They Live, de John Carpenter

Film de science-fiction de 1988. Un ouvrier acquiert par hasard des lunettes lui permettant de voir la propagande dissimulée dans la publicité et les extraterrestres dissimulés parmi la classe dominante.

C’était un film emblématique des années 80s que je voulais voir depuis longtemps. Superbe intro, super musique. Une scène de bagarre incroyable. Un sous-texte (enfin un surtexte, il est très peu subtil) de lutte des classes. Un personnage féminin intéressant. Par contre clairement trop de flingues et de tentatives de régler les problèmes avec.

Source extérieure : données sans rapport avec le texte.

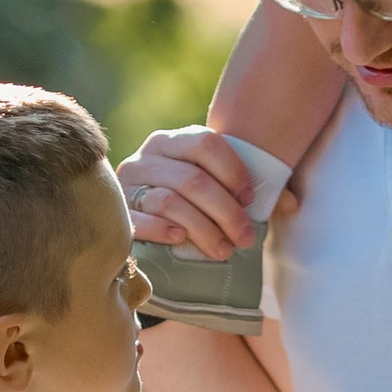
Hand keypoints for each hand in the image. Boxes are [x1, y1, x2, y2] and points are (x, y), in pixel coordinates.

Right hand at [117, 125, 259, 261]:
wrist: (138, 223)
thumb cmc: (184, 204)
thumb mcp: (200, 183)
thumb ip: (224, 185)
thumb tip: (273, 206)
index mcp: (171, 142)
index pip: (206, 144)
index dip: (233, 172)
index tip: (249, 200)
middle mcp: (146, 157)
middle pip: (193, 180)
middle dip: (226, 212)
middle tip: (244, 238)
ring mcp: (127, 184)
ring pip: (170, 202)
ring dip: (203, 229)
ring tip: (222, 250)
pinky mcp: (117, 213)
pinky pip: (140, 220)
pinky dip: (162, 230)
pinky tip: (179, 239)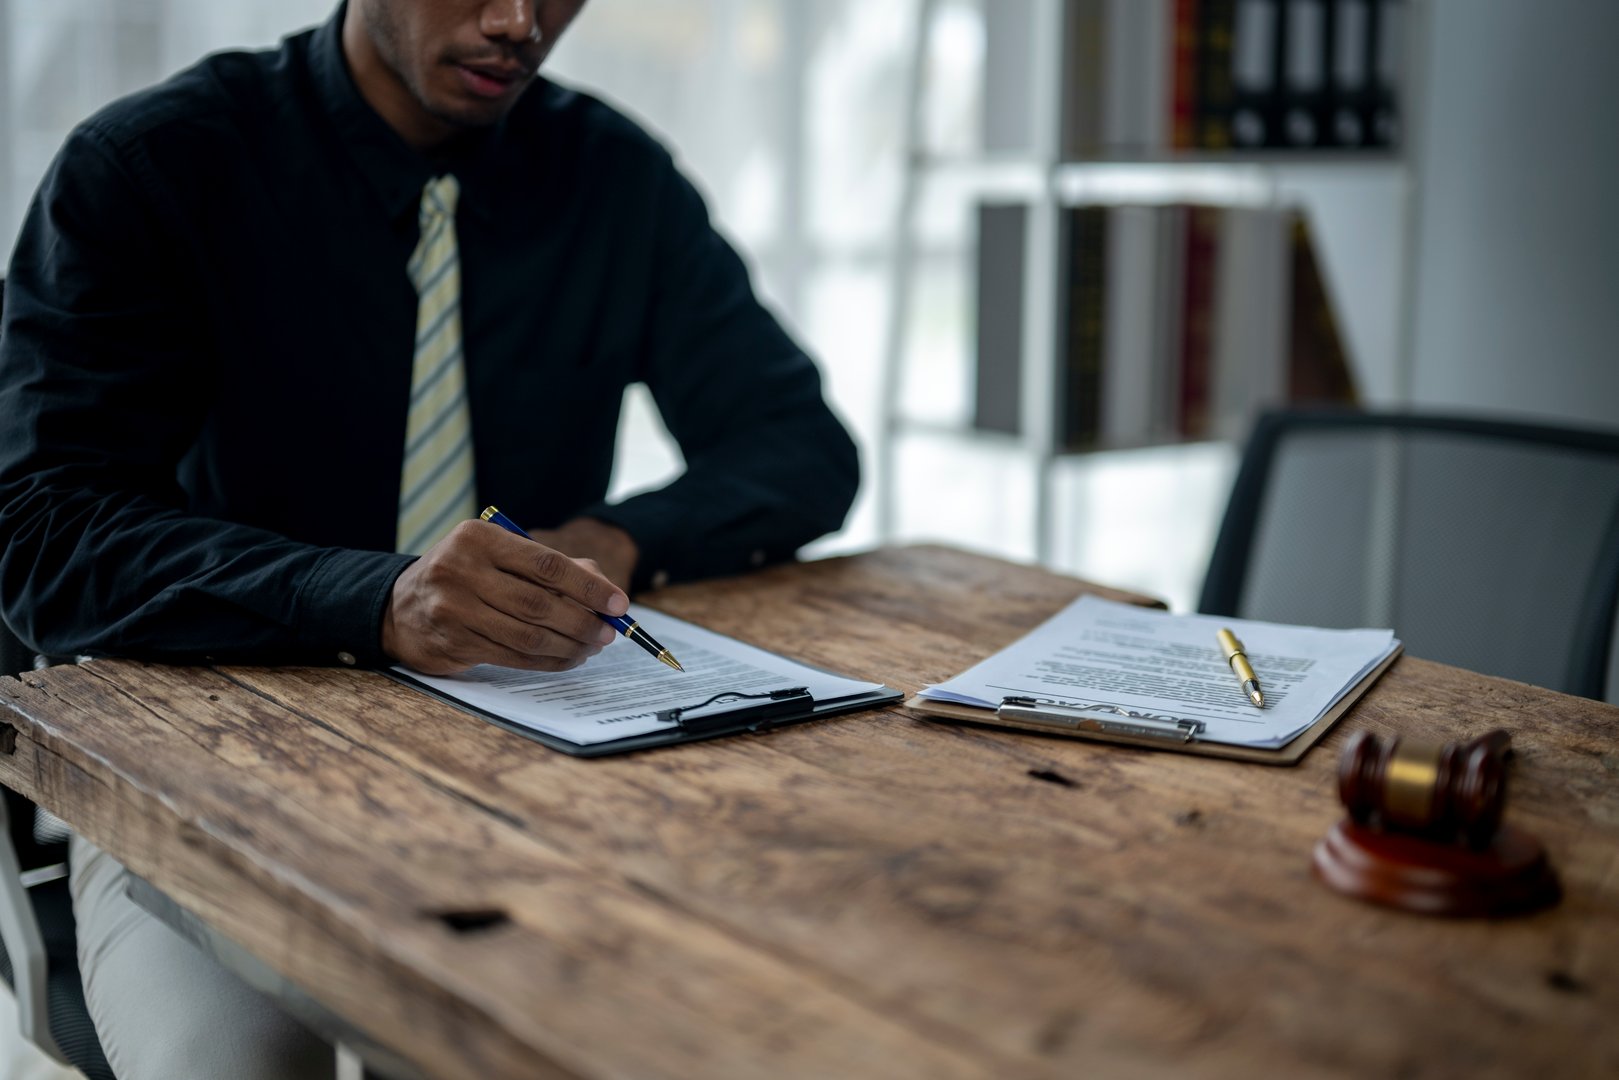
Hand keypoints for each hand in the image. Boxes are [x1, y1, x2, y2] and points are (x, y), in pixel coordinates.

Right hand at [381, 519, 628, 674]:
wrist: (399, 607)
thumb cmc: (465, 575)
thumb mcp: (498, 554)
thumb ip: (551, 565)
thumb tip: (602, 590)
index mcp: (478, 538)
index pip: (547, 563)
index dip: (588, 587)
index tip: (618, 603)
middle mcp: (461, 571)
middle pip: (539, 604)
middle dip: (583, 622)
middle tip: (608, 632)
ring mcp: (453, 610)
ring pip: (528, 635)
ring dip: (569, 646)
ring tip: (591, 647)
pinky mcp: (452, 643)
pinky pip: (513, 657)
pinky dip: (547, 661)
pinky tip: (566, 658)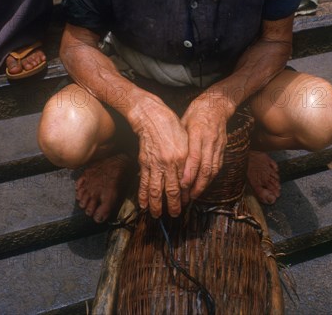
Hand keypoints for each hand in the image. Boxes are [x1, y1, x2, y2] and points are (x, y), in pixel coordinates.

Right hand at [128, 93, 188, 217]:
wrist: (151, 116)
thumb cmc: (171, 126)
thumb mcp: (186, 141)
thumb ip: (188, 159)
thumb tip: (188, 177)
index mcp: (182, 157)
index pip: (185, 183)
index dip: (185, 196)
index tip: (185, 204)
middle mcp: (169, 163)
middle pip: (171, 190)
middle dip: (173, 205)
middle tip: (175, 215)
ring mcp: (155, 164)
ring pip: (156, 190)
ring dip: (156, 205)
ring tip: (157, 215)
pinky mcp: (144, 162)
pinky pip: (143, 182)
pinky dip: (143, 195)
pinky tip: (143, 204)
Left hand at [180, 93, 233, 201]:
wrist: (216, 105)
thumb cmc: (195, 113)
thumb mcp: (183, 123)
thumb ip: (178, 140)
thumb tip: (167, 157)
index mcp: (198, 133)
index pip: (194, 156)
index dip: (189, 172)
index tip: (183, 185)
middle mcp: (209, 140)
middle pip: (206, 167)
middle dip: (198, 184)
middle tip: (189, 197)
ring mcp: (218, 145)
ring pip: (213, 169)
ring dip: (205, 184)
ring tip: (196, 195)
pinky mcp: (223, 148)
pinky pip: (218, 165)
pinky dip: (211, 177)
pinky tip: (204, 184)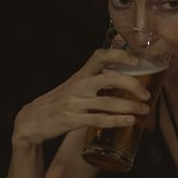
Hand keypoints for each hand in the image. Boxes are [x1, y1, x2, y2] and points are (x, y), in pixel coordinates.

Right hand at [12, 48, 150, 145]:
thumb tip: (119, 74)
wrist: (31, 120)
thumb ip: (93, 79)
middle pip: (110, 78)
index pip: (99, 56)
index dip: (118, 55)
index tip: (135, 60)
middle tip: (146, 93)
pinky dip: (116, 121)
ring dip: (129, 106)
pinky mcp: (72, 120)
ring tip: (143, 110)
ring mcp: (75, 103)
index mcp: (79, 74)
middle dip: (132, 84)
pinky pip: (99, 120)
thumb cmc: (57, 101)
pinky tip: (129, 122)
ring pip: (108, 102)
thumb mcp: (73, 85)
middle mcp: (78, 86)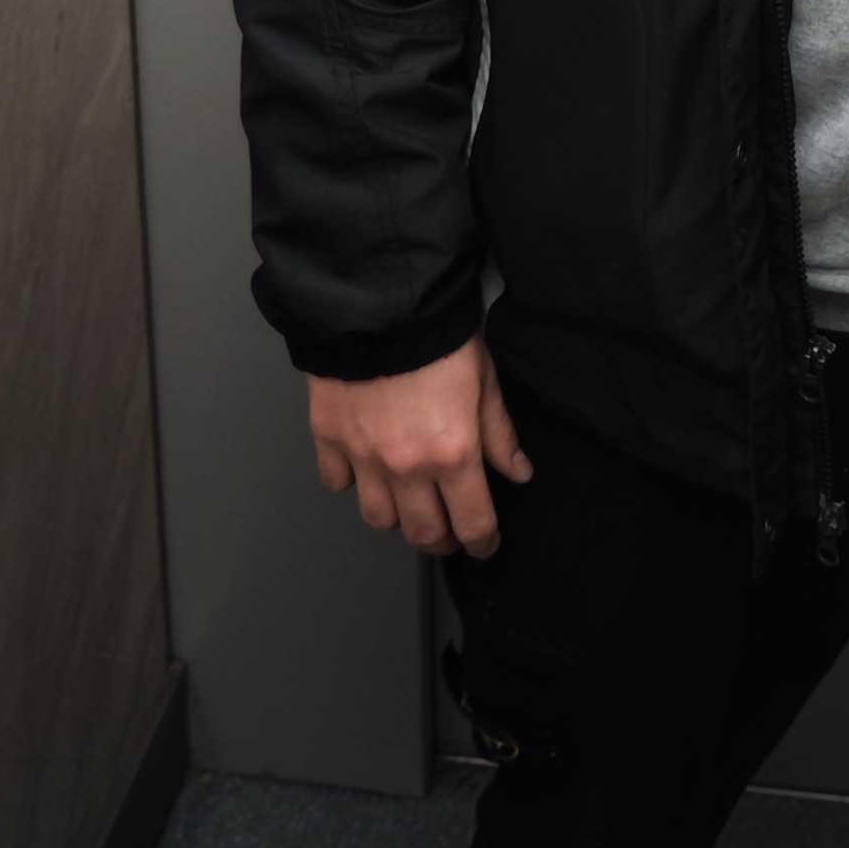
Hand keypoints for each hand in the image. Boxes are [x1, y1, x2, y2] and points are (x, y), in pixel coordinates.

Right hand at [308, 335, 532, 559]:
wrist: (379, 302)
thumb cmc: (438, 335)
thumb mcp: (485, 381)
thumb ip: (499, 434)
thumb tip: (518, 472)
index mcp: (454, 454)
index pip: (472, 523)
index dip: (483, 542)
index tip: (485, 545)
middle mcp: (407, 467)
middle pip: (424, 533)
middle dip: (442, 541)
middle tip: (450, 532)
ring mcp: (364, 457)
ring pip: (378, 518)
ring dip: (397, 518)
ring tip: (408, 501)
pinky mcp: (330, 438)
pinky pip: (338, 482)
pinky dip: (352, 482)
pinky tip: (365, 468)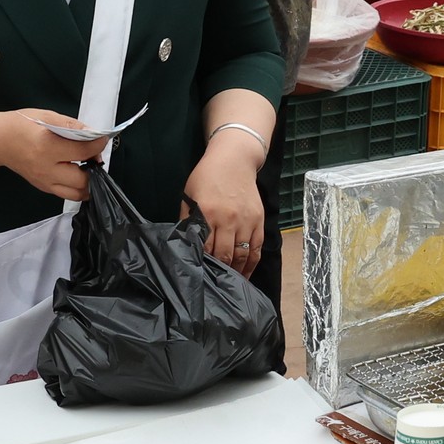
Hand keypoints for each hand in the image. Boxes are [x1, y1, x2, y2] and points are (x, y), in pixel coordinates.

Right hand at [0, 108, 97, 200]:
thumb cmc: (22, 125)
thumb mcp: (48, 116)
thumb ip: (73, 126)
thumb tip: (93, 134)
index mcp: (48, 147)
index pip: (83, 152)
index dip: (98, 145)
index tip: (102, 139)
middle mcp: (46, 169)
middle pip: (83, 179)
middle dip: (95, 167)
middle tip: (95, 155)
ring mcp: (44, 182)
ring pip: (77, 194)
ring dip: (89, 183)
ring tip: (89, 167)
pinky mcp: (43, 188)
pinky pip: (67, 194)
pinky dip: (78, 187)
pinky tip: (79, 173)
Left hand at [183, 139, 268, 275]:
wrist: (234, 159)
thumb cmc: (206, 177)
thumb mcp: (189, 196)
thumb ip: (188, 221)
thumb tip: (185, 245)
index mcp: (208, 213)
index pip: (204, 247)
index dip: (201, 264)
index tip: (198, 275)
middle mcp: (229, 219)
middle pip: (224, 255)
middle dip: (218, 271)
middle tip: (212, 284)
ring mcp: (246, 220)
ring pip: (241, 255)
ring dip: (235, 272)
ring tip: (228, 284)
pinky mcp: (259, 221)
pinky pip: (256, 248)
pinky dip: (251, 264)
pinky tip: (245, 275)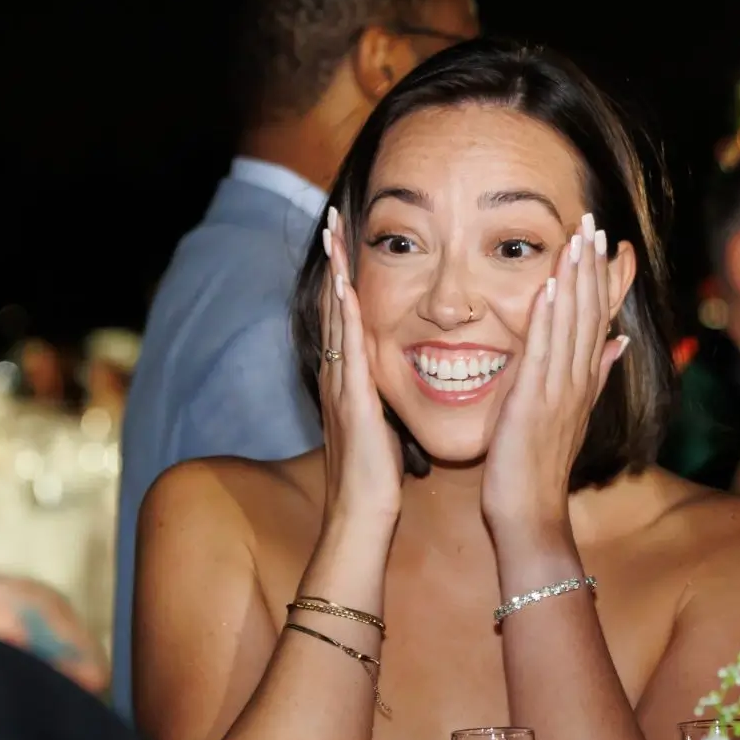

Je recommande, c’est un truc à avoir vu.

The Dispossessed, d’Ursula K. Le Guin

Roman de science-fiction de 1974. L’autrice expose le fonctionnement d’une société anarchiste via le point de vue d’un de ses membres, Shevek, un physicien frustré par certain des immobilismes de son monde. Il rentre en contact avec le monde jumeau et capitaliste pour des échanges scientifiques, et les contrastes entre les deux mondes permettent de mettre en lumière ce qui fonctionne ou non dans le monde anar. C’est essentiellement de la socio-fiction. Le fonctionnement du monde est très intéressant. Le Guin montre aussi qu’il ne suffit pas de décréter qu’un monde est anarchiste et d’avoir fait la Révolution à un moment dans le passé pour que tout ce passe bien : les organisations et hiérarchie, même informelles, ont tendance à se réétablir si on ne continue pas à les combattre. La révolution est un mouvement, pas un événement.

Très bon roman, super original, il est cependant dommage d’avoir uniquement le point de vue de Shevek, qui se révèle excellent penseur de l’anarchisme en plus de physicien de génie : ça fait quand même retour en force du Grand Homme ; alors que tout le livre dénonce ça par ailleurs.